- _Work item_: Copy the data exactly. Images are to be left out.

Dataset items:
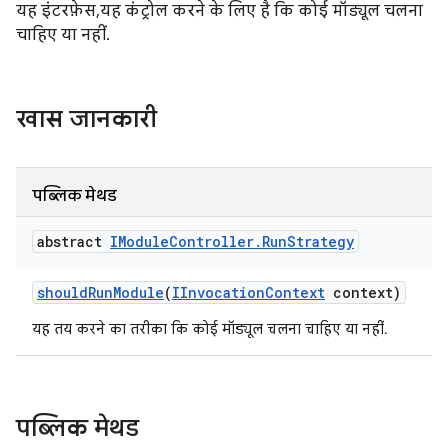
यह इंटरफ़ेस, यह कंट्रोल करने के लिए है कि कोई मॉड्यूल चलना
चाहिए या नहीं.
खास जानकारी
पब्लिक मेथड
abstract
IModule
Controller
.
Run
Strategy
should
Run
Module
(
IInvocation
Context
context)
यह तय करने का तरीका कि कोई मॉड्यूल चलना चाहिए या नहीं.
पब्लिक मेथड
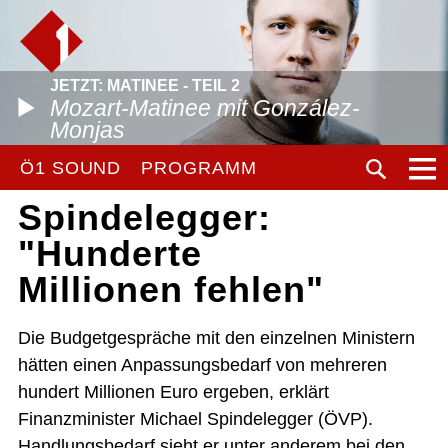
JETZT: MATINEE - TEIL 2
Mozart-Matinee mit González-
Monjas
Ö1 SOUND
PROGRAMM
Spindelegger:
"Hunderte
Millionen fehlen"
Die Budgetgespräche mit den einzelnen Ministern
hätten einen Anpassungsbedarf von mehreren
hundert Millionen Euro ergeben, erklärt
Finanzminister Michael Spindelegger (ÖVP).
Handlungsbedarf sieht er unter anderem bei den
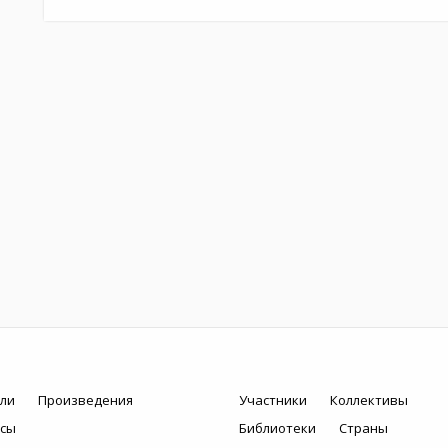
ли
Произведения
Участники
Коллективы
рсы
Библиотеки
Страны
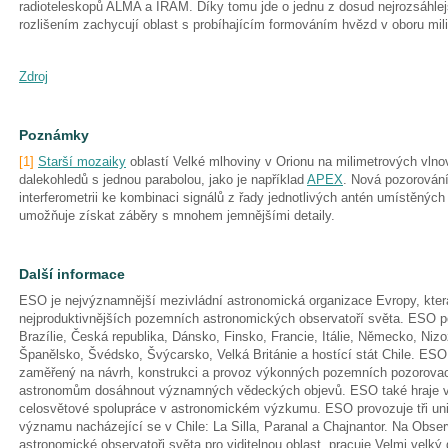
radioteleskopů ALMA a IRAM. Díky tomu jde o jednu z dosud nejrozsáhle
rozlišením zachycují oblast s probíhajícím formováním hvězd v oboru mi
Zdroj
Poznámky
[1]
Starší mozaiky
oblastí Velké mlhoviny v Orionu na milimetrových vln
dalekohledů s jednou parabolou, jako je například
APEX
. Nová pozorován
interferometrii ke kombinaci signálů z řady jednotlivých antén umístěnýc
umožňuje získat záběry s mnohem jemnějšími detaily.
Další informace
ESO je nejvýznamnější mezivládní astronomická organizace Evropy, která
nejproduktivnějších pozemních astronomických observatoří světa. ESO p
Brazílie, Česká republika, Dánsko, Finsko, Francie, Itálie, Německo, Ni
Španělsko, Švédsko, Švýcarsko, Velká Británie a hostící stát Chile. ES
zaměřený na návrh, konstrukci a provoz výkonných pozemních pozorova
astronomům dosáhnout významných vědeckých objevů. ESO také hraje ved
celosvětové spolupráce v astronomickém výzkumu. ESO provozuje tři uni
významu nacházející se v Chile: La Silla, Paranal a Chajnantor. Na Observ
astronomické observatoři světa pro viditelnou oblast, pracuje Velmi velký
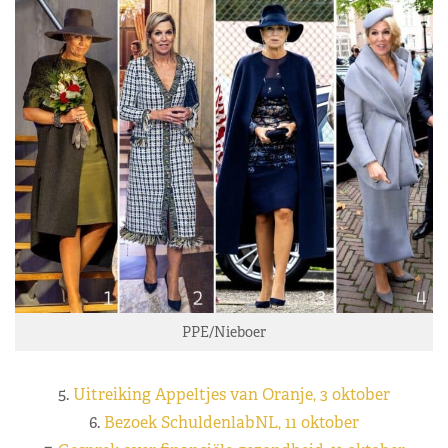
PPE/Nieboer
5.
Uitreiking Appeltjes van Oranje, 3 oktober
6.
Bezoek SchuldenlabNL, 11 oktober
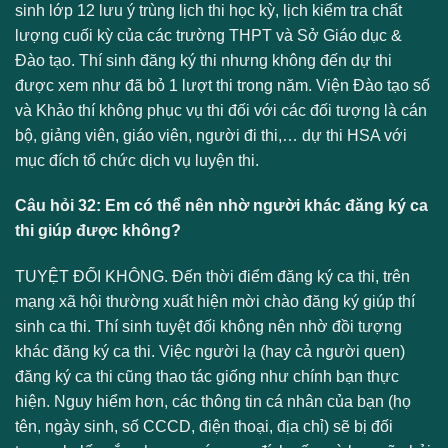
sinh lớp 12 lưu ý trùng lịch thi học kỳ, lịch kiểm tra chất
lượng cuối kỳ của các trường THPT và Sở Giáo dục &
Đào tạo. Thí sinh đăng ký thi nhưng không đến dự thi
được xem như đã bỏ 1 lượt thi trong năm. Viện Đào tạo số
và Khảo thí không phục vụ thi đối với các đối tượng là cán
bộ, giảng viên, giáo viên, người đi thi,… dự thi HSA với
mục đích tổ chức dịch vụ luyện thi.
Câu hỏi 32: Em có thể nên nhờ người khác đăng ký ca
thi giúp được không?
TUYỆT ĐỐI KHÔNG. Đến thời điểm đăng ký ca thi, trên
mạng xã hội thường xuất hiện mời chào đăng ký giúp thí
sinh ca thi. Thí sinh tuyệt đối không nên nhờ đồi tượng
khác đăng ký ca thi. Việc người lạ (hay cả người quen)
đăng ký ca thi cũng thao tác giống như chính bạn thực
hiện. Nguy hiểm hơn, các thông tin cá nhân của bạn (họ
tên, ngày sinh, số CCCD, điện thoại, địa chỉ) sẽ bị đối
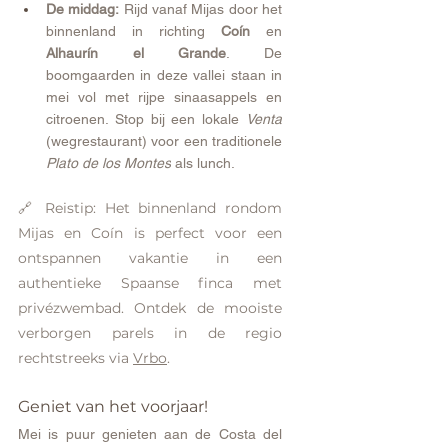
De middag:
 Rijd vanaf Mijas door het 
binnenland in richting 
Coín
 en 
Alhaurín el Grande
. De 
boomgaarden in deze vallei staan in 
mei vol met rijpe sinaasappels en 
citroenen. Stop bij een lokale 
Venta
(wegrestaurant) voor een traditionele 
Plato de los Montes
 als lunch.
🔗 Reistip: Het binnenland rondom 
Mijas en Coín is perfect voor een 
ontspannen vakantie in een 
authentieke Spaanse finca met 
privézwembad. Ontdek de mooiste 
verborgen parels in de regio 
rechtstreeks via 
Vrbo
. 
Geniet van het voorjaar!
Mei is puur genieten aan de Costa del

- _Completed task_:
यह इंटरफ़ेस, यह कंट्रोल करने के लिए है कि कोई मॉड्यूल चलना
चाहिए या नहीं.
खास जानकारी
पब्लिक मेथड
abstract
IModule
Controller
.
Run
Strategy
should
Run
Module
(
IInvocation
Context
context)
यह तय करने का तरीका कि कोई मॉड्यूल चलना चाहिए या नहीं.
पब्लिक मेथड
JETZT: MATINEE - TEIL 2
Mozart-Matinee mit González-
Monjas
Ö1 SOUND
PROGRAMM
Spindelegger:
"Hunderte
Millionen fehlen"
Die Budgetgespräche mit den einzelnen Ministern
hätten einen Anpassungsbedarf von mehreren
hundert Millionen Euro ergeben, erklärt
Finanzminister Michael Spindelegger (ÖVP).
Handlungsbedarf sieht er unter anderem bei den
ли
Произведения
Участники
Коллективы
рсы
Библиотеки
Страны
radioteleskopů ALMA a IRAM. Díky tomu jde o jednu z dosud nejrozsáhle
rozlišením zachycují oblast s probíhajícím formováním hvězd v oboru mi
Zdroj
Poznámky
[1]
Starší mozaiky
oblastí Velké mlhoviny v Orionu na milimetrových vln
dalekohledů s jednou parabolou, jako je například
APEX
. Nová pozorován
interferometrii ke kombinaci signálů z řady jednotlivých antén umístěnýc
umožňuje získat záběry s mnohem jemnějšími detaily.
Další informace
ESO je nejvýznamnější mezivládní astronomická organizace Evropy, která
nejproduktivnějších pozemních astronomických observatoří světa. ESO p
Brazílie, Česká republika, Dánsko, Finsko, Francie, Itálie, Německo, Ni
Španělsko, Švédsko, Švýcarsko, Velká Británie a hostící stát Chile. ES
zaměřený na návrh, konstrukci a provoz výkonných pozemních pozorova
astronomům dosáhnout významných vědeckých objevů. ESO také hraje ved
celosvětové spolupráce v astronomickém výzkumu. ESO provozuje tři uni
významu nacházející se v Chile: La Silla, Paranal a Chajnantor. Na Observ
astronomické observatoři světa pro viditelnou oblast, pracuje Velmi velký
PPE/Nieboer
5.
Uitreiking Appeltjes van Oranje, 3 oktober
6.
Bezoek SchuldenlabNL, 11 oktober
sinh lớp 12 lưu ý trùng lịch thi học kỳ, lịch kiểm tra chất
lượng cuối kỳ của các trường THPT và Sở Giáo dục &
Đào tạo. Thí sinh đăng ký thi nhưng không đến dự thi
được xem như đã bỏ 1 lượt thi trong năm. Viện Đào tạo số
và Khảo thí không phục vụ thi đối với các đối tượng là cán
bộ, giảng viên, giáo viên, người đi thi,… dự thi HSA với
mục đích tổ chức dịch vụ luyện thi.
Câu hỏi 32: Em có thể nên nhờ người khác đăng ký ca
thi giúp được không?
TUYỆT ĐỐI KHÔNG. Đến thời điểm đăng ký ca thi, trên
mạng xã hội thường xuất hiện mời chào đăng ký giúp thí
sinh ca thi. Thí sinh tuyệt đối không nên nhờ đồi tượng
khác đăng ký ca thi. Việc người lạ (hay cả người quen)
đăng ký ca thi cũng thao tác giống như chính bạn thực
hiện. Nguy hiểm hơn, các thông tin cá nhân của bạn (họ
tên, ngày sinh, số CCCD, điện thoại, địa chỉ) sẽ bị đối
De middag:
 Rijd vanaf Mijas door het 
binnenland in richting 
Coín
 en 
Alhaurín el Grande
. De 
boomgaarden in deze vallei staan in 
mei vol met rijpe sinaasappels en 
citroenen. Stop bij een lokale 
Venta
(wegrestaurant) voor een traditionele 
Plato de los Montes
 als lunch.
🔗 Reistip: Het binnenland rondom 
Mijas en Coín is perfect voor een 
ontspannen vakantie in een 
authentieke Spaanse finca met 
privézwembad. Ontdek de mooiste 
verborgen parels in de regio 
rechtstreeks via 
Vrbo
. 
Geniet van het voorjaar!
Mei is puur genieten aan de Costa del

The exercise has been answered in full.